Arrange every line of the listing below as a numbered list, leaving out any blank lines.

(Collected data entries)
────────────────

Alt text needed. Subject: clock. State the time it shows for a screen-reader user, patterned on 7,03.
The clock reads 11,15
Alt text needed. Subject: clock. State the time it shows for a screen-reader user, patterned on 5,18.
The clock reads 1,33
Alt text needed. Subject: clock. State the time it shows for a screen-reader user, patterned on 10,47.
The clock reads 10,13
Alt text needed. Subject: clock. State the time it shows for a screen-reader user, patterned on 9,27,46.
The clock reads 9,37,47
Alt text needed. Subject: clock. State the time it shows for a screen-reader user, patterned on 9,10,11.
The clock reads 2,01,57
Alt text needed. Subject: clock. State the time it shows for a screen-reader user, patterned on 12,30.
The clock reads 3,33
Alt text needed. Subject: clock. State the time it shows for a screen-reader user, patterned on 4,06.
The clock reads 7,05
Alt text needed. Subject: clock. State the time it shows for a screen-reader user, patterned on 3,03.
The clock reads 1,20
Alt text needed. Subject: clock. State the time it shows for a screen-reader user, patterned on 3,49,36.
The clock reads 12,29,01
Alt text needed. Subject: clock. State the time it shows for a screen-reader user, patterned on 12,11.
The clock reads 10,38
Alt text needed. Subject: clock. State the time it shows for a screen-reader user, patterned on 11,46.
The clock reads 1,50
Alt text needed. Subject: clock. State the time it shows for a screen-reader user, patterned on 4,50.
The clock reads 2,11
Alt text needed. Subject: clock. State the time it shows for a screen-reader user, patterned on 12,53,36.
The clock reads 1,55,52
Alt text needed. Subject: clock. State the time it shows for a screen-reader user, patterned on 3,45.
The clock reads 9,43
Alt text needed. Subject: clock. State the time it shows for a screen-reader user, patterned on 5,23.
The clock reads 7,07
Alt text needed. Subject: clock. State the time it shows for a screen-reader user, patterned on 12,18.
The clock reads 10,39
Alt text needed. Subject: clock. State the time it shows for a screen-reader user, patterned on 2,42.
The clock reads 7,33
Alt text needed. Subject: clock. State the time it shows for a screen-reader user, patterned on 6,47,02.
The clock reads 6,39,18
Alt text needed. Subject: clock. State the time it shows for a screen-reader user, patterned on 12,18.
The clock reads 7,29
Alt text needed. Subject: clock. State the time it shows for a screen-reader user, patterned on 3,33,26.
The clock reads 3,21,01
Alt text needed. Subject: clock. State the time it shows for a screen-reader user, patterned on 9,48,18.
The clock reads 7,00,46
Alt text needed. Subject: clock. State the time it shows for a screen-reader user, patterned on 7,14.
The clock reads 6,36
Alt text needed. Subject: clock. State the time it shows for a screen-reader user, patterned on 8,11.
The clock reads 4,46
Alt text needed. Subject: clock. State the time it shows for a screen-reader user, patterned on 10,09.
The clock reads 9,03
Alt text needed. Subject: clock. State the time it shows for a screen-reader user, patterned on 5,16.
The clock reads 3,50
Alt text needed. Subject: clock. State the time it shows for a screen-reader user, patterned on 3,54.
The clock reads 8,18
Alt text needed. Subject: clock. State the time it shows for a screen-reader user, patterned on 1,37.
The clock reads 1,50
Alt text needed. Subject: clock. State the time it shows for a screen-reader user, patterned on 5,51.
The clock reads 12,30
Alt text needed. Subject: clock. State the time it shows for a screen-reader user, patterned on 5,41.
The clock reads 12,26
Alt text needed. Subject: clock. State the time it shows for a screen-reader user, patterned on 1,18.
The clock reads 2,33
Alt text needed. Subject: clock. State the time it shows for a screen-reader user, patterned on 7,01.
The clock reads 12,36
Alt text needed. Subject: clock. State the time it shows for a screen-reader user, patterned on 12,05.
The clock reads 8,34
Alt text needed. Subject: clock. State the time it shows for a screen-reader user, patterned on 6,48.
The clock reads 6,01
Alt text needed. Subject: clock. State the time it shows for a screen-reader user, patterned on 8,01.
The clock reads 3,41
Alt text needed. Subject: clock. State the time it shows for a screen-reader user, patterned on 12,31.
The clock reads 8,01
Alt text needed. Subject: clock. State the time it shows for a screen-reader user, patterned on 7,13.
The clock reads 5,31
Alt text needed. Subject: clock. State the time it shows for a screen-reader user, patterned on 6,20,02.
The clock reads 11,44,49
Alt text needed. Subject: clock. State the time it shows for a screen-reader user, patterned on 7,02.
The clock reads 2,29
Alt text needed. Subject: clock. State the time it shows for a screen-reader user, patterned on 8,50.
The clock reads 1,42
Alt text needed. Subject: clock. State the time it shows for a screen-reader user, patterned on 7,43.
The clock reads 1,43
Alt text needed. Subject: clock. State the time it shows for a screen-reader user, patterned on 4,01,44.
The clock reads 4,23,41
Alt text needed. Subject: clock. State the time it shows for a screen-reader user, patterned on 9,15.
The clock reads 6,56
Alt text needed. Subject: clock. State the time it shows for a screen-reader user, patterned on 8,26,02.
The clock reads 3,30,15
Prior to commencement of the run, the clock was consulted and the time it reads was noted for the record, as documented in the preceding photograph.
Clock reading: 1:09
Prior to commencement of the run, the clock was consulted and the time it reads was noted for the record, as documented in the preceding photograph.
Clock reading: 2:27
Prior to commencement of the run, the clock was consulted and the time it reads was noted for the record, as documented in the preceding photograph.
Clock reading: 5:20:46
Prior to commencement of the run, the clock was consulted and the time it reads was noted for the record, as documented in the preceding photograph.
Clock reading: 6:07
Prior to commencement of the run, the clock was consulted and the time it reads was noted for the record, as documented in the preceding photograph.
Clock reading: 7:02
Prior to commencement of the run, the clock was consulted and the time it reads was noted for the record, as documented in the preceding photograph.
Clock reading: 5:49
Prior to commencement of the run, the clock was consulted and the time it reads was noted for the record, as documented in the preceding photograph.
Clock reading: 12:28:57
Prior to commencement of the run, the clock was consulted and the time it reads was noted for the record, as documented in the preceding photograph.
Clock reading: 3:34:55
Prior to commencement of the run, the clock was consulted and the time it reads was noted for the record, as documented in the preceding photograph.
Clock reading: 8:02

────────────────

- Result for this task -
1. Alt text needed. Subject: clock. State the time it shows for a screen-reader user, patterned on 7,03.
2. The clock reads 11,15
3. Alt text needed. Subject: clock. State the time it shows for a screen-reader user, patterned on 5,18.
4. The clock reads 1,33
5. Alt text needed. Subject: clock. State the time it shows for a screen-reader user, patterned on 10,47.
6. The clock reads 10,13
7. Alt text needed. Subject: clock. State the time it shows for a screen-reader user, patterned on 9,27,46.
8. The clock reads 9,37,47
9. Alt text needed. Subject: clock. State the time it shows for a screen-reader user, patterned on 9,10,11.
10. The clock reads 2,01,57
11. Alt text needed. Subject: clock. State the time it shows for a screen-reader user, patterned on 12,30.
12. The clock reads 3,33
13. Alt text needed. Subject: clock. State the time it shows for a screen-reader user, patterned on 4,06.
14. The clock reads 7,05
15. Alt text needed. Subject: clock. State the time it shows for a screen-reader user, patterned on 3,03.
16. The clock reads 1,20
17. Alt text needed. Subject: clock. State the time it shows for a screen-reader user, patterned on 3,49,36.
18. The clock reads 12,29,01
19. Alt text needed. Subject: clock. State the time it shows for a screen-reader user, patterned on 12,11.
20. The clock reads 10,38
21. Alt text needed. Subject: clock. State the time it shows for a screen-reader user, patterned on 11,46.
22. The clock reads 1,50
23. Alt text needed. Subject: clock. State the time it shows for a screen-reader user, patterned on 4,50.
24. The clock reads 2,11
25. Alt text needed. Subject: clock. State the time it shows for a screen-reader user, patterned on 12,53,36.
26. The clock reads 1,55,52
27. Alt text needed. Subject: clock. State the time it shows for a screen-reader user, patterned on 3,45.
28. The clock reads 9,43
29. Alt text needed. Subject: clock. State the time it shows for a screen-reader user, patterned on 5,23.
30. The clock reads 7,07
31. Alt text needed. Subject: clock. State the time it shows for a screen-reader user, patterned on 12,18.
32. The clock reads 10,39
33. Alt text needed. Subject: clock. State the time it shows for a screen-reader user, patterned on 2,42.
34. The clock reads 7,33
35. Alt text needed. Subject: clock. State the time it shows for a screen-reader user, patterned on 6,47,02.
36. The clock reads 6,39,18
37. Alt text needed. Subject: clock. State the time it shows for a screen-reader user, patterned on 12,18.
38. The clock reads 7,29
39. Alt text needed. Subject: clock. State the time it shows for a screen-reader user, patterned on 3,33,26.
40. The clock reads 3,21,01
41. Alt text needed. Subject: clock. State the time it shows for a screen-reader user, patterned on 9,48,18.
42. The clock reads 7,00,46
43. Alt text needed. Subject: clock. State the time it shows for a screen-reader user, patterned on 7,14.
44. The clock reads 6,36
45. Alt text needed. Subject: clock. State the time it shows for a screen-reader user, patterned on 8,11.
46. The clock reads 4,46
47. Alt text needed. Subject: clock. State the time it shows for a screen-reader user, patterned on 10,09.
48. The clock reads 9,03
49. Alt text needed. Subject: clock. State the time it shows for a screen-reader user, patterned on 5,16.
50. The clock reads 3,50
51. Alt text needed. Subject: clock. State the time it shows for a screen-reader user, patterned on 3,54.
52. The clock reads 8,18
53. Alt text needed. Subject: clock. State the time it shows for a screen-reader user, patterned on 1,37.
54. The clock reads 1,50
55. Alt text needed. Subject: clock. State the time it shows for a screen-reader user, patterned on 5,51.
56. The clock reads 12,30
57. Alt text needed. Subject: clock. State the time it shows for a screen-reader user, patterned on 5,41.
58. The clock reads 12,26
59. Alt text needed. Subject: clock. State the time it shows for a screen-reader user, patterned on 1,18.
60. The clock reads 2,33
61. Alt text needed. Subject: clock. State the time it shows for a screen-reader user, patterned on 7,01.
62. The clock reads 12,36
63. Alt text needed. Subject: clock. State the time it shows for a screen-reader user, patterned on 12,05.
64. The clock reads 8,34
65. Alt text needed. Subject: clock. State the time it shows for a screen-reader user, patterned on 6,48.
66. The clock reads 6,01
67. Alt text needed. Subject: clock. State the time it shows for a screen-reader user, patterned on 8,01.
68. The clock reads 3,41
69. Alt text needed. Subject: clock. State the time it shows for a screen-reader user, patterned on 12,31.
70. The clock reads 8,01
71. Alt text needed. Subject: clock. State the time it shows for a screen-reader user, patterned on 7,13.
72. The clock reads 5,31
73. Alt text needed. Subject: clock. State the time it shows for a screen-reader user, patterned on 6,20,02.
74. The clock reads 11,44,49
75. Alt text needed. Subject: clock. State the time it shows for a screen-reader user, patterned on 7,02.
76. The clock reads 2,29
77. Alt text needed. Subject: clock. State the time it shows for a screen-reader user, patterned on 8,50.
78. The clock reads 1,42
79. Alt text needed. Subject: clock. State the time it shows for a screen-reader user, patterned on 7,43.
80. The clock reads 1,43
81. Alt text needed. Subject: clock. State the time it shows for a screen-reader user, patterned on 4,01,44.
82. The clock reads 4,23,41
83. Alt text needed. Subject: clock. State the time it shows for a screen-reader user, patterned on 9,15.
84. The clock reads 6,56
85. Alt text needed. Subject: clock. State the time it shows for a screen-reader user, patterned on 8,26,02.
86. The clock reads 3,30,15
87. Prior to commencement of the run, the clock was consulted and the time it reads was noted for the record, as documented in the preceding photograph.
88. Clock reading: 1:09
89. Prior to commencement of the run, the clock was consulted and the time it reads was noted for the record, as documented in the preceding photograph.
90. Clock reading: 2:27
91. Prior to commencement of the run, the clock was consulted and the time it reads was noted for the record, as documented in the preceding photograph.
92. Clock reading: 5:20:46
93. Prior to commencement of the run, the clock was consulted and the time it reads was noted for the record, as documented in the preceding photograph.
94. Clock reading: 6:07
95. Prior to commencement of the run, the clock was consulted and the time it reads was noted for the record, as documented in the preceding photograph.
96. Clock reading: 7:02
97. Prior to commencement of the run, the clock was consulted and the time it reads was noted for the record, as documented in the preceding photograph.
98. Clock reading: 5:49
99. Prior to commencement of the run, the clock was consulted and the time it reads was noted for the record, as documented in the preceding photograph.
100. Clock reading: 12:28:57
101. Prior to commencement of the run, the clock was consulted and the time it reads was noted for the record, as documented in the preceding photograph.
102. Clock reading: 3:34:55
103. Prior to commencement of the run, the clock was consulted and the time it reads was noted for the record, as documented in the preceding photograph.
104. Clock reading: 8:02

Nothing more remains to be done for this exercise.